Portfolio Data Science
Project 1: Linear Regression, Students Performance
In this project, I applied regression and multi-regression analysis to an education database. The main goal was to predict what factors influence the student’s performance with higher probability. I used the sklearn.model package and seaborn for visualisation.
Here are the main steps of my work:
- Import in pandas the libraries and the file (.csv)
- Data exploration to find the first correlation
- Perform the ‘Test, Learn & Split’ test to train the model
- Analyse the data to find outliers
- Final comments
Project 2: K-means Clustering to Find Highest Spending Audience
KMeans clustering is a powerful technique in marketing analytics to find new audiences based on similar users. It identifies customer segments through specific features. In this case, I’ve chosen 2 criteria: customer ‘Income’ and ‘Avg. Spending on Credit Card’ In the chart below we can see that we found 3 new audiences. Cluster 0 has a higher income and higher CCAvg. I would suggest the marketing team to address different marketing campaigns to this audience.

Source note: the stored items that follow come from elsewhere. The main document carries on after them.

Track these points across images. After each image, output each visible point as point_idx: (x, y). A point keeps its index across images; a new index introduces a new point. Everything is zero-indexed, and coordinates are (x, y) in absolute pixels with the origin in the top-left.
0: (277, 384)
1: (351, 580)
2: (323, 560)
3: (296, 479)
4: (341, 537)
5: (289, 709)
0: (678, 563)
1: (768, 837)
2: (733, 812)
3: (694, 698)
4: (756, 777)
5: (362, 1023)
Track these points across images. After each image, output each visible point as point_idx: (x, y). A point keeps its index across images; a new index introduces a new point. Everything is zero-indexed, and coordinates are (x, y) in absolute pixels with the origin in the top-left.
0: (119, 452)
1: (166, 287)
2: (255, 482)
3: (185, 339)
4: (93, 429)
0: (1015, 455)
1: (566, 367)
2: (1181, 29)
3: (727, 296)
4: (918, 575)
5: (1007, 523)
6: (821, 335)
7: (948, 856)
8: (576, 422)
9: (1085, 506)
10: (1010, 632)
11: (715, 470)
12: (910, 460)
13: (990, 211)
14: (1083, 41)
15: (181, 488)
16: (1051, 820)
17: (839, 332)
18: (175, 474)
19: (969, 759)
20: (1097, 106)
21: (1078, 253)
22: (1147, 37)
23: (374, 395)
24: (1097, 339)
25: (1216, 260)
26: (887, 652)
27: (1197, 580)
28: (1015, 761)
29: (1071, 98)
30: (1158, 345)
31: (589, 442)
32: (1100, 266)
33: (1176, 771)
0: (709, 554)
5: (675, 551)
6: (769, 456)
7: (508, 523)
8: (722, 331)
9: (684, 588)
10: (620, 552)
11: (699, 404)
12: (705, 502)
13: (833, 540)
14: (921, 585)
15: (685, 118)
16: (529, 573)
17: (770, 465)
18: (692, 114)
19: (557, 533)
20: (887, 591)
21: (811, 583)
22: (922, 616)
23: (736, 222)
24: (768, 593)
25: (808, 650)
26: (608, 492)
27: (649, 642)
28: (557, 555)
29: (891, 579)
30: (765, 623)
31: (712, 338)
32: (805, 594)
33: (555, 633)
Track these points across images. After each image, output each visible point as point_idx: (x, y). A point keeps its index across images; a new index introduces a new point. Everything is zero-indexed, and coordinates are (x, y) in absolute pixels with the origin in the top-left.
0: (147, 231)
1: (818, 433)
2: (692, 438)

- I imported a new CSV file into pandas
- I imported KMeans library, Pandas, Numpy, Matplotlib for visualisation.
- I standardised two data columns by using the StandardScaler Method.
- I then applied the KMeans algorithm to find the natural clustering (N=3, random state 42) and I applied visualisation techniques.
Project Reference: Baig, Govindan, Shrimali, 2021, Data Science for Marketing Analytics: A practical guide to forming a killer marketing strategy through data analysis with Python, Packt.